Se gli chiedete il suo stile, risponde: «Preparo quello che mi piace». Poi argomenta meglio: «Voglio proporre qualcosa di diverso rispetto alla tradizione del territorio. Voglio che il mio cliente sappia che venendo qui mangerà ciò che non troverebbe altrove. Mi diverte metterlo sul chi va là, sorprenderlo, divertirlo con sapori che non dovrebbero incastrarsi e invece in bocca funzionano perfettamente». Tant’ambizione è sopportata da ottima preparazione tecnica, rara sensibilità, grande passione e un’immensa dedizione al lavoro.

Brutto con Chiara Pavan, sua sous al Venissa
Altrimenti non si spiegherebbe perché, terminato il faccio-tutto-io all’
Undicesimo, si sia sobbarcato da nemmeno due mesi l’ulteriore impegno del
Venissa, ristorante - con annessi e connessi, ossia orto, vigne… - della famiglia
Bisol sull’isola di Mazzorbo, un ponte di distanza da Burano, piena Laguna di Venezia (leggi anche:
C'è uva in laguna).

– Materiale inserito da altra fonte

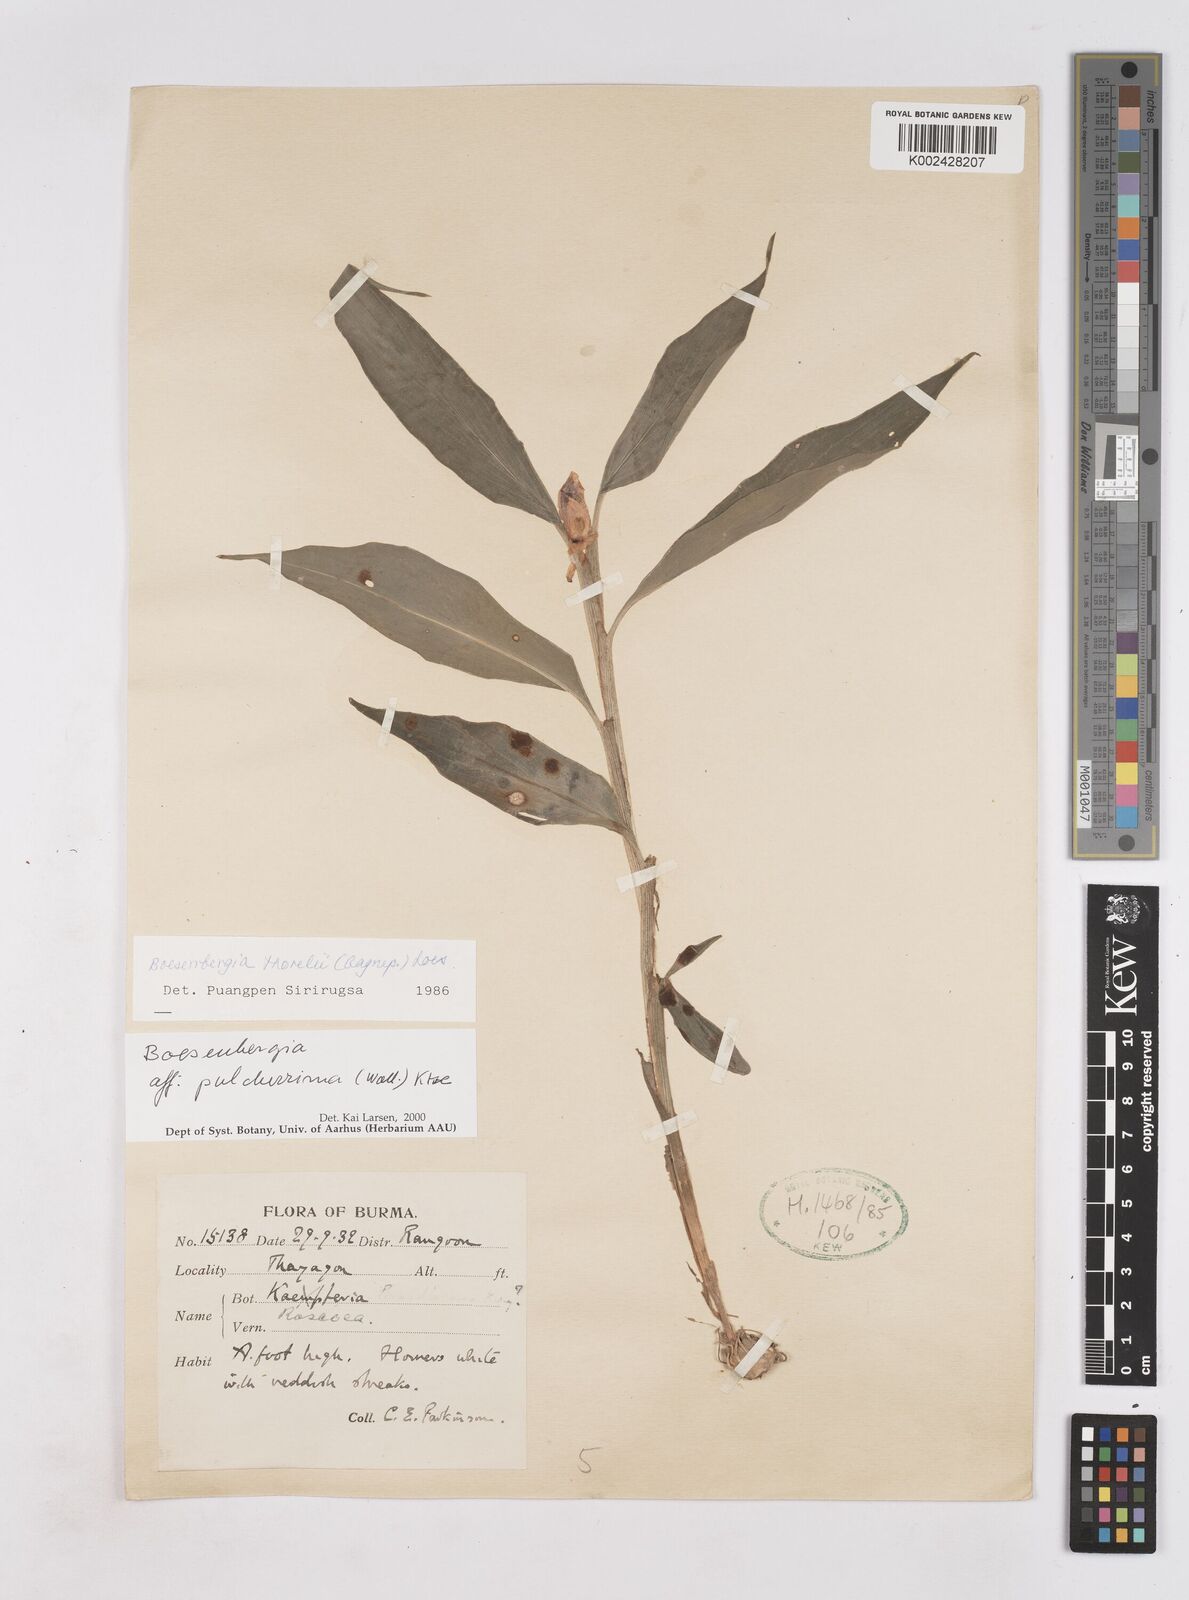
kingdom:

Nonché regno, in passato, prima
Paola Budel, poi
Antonia Klugmann, quindi dello strano ma fertile quartetto formato da
Sabina Joksimovic (ora al
Joia meneghino con
Pietro Leemann),
Andrea Asoli (allo
Château Monfort sempre Milano),
Michelangelo D'Oria e
Serena Baiano (adesso pasticcera a
I Due Buoi alessandrini post-
Ribaldone).
Funziona così: dal lunedì al sabato Brutto è ai fornelli di Treviso. Poi, prima di quelle che per gli altri sono le festività, terminato il servizio fugge nottetempo verso la sua barca ancorata dietro all’aeroporto Marco Polo e raggiunge Mazzorbo, dove per fortuna lo aspetta una brigata di venti persone coordinata da «una grandissima sous chef, è migliore di me», ossia Chiara Pavan, veronese classe 1985 già al Da Caino e allo Zum Löwen.

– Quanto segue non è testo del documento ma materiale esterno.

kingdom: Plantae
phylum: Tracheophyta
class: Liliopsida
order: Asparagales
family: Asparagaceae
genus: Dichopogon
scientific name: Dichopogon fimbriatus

La domanda sorge spontanea: chef, chi te l’ha fatto fare? «Sono molto legato, da anni, a Matteo Bisol». Non basta. «Quando arrivo al Venissa trovo tanti aiutanti, che a Treviso non ho, e un lavoro già eseguito splendidamente, tanto che alle volte reclamo: “Fatemi fare qualcosa”. Sono tranquillissimo». Non basta ancora, possibile che non arrivi mai la stanchezza? «Dico la verità. Quando prendo la barca in genere è notte fonda. Calma totale, pace, la Laguna è piatta, in alto ci sono le stelle, sento il profumo del mare, in questo periodo anche l’odore delle acacie in fiore. Mi riappacifico col mondo, è relax per l’anima».

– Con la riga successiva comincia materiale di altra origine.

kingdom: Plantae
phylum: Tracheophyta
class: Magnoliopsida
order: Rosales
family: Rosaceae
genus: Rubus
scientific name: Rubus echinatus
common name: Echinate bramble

La sala dell'Undicesimo Vineria
In realtà va segnalato anche un elemento in più: per
Brutto il doppio impegno è anche una duplice realizzazione professionale. E’ chef capo di due ristoranti dove aveva già lavorato, ma in brigata: non solo a Treviso, dove era entrato da stagista, ma anche al
Venissa, tra il 2014 e il 2015, come secondo della
Klugmann. «Tornare dove dopo dieci anni alla
Vineria e dopo due e mezzo a Mazzorbo dà soddisfazione».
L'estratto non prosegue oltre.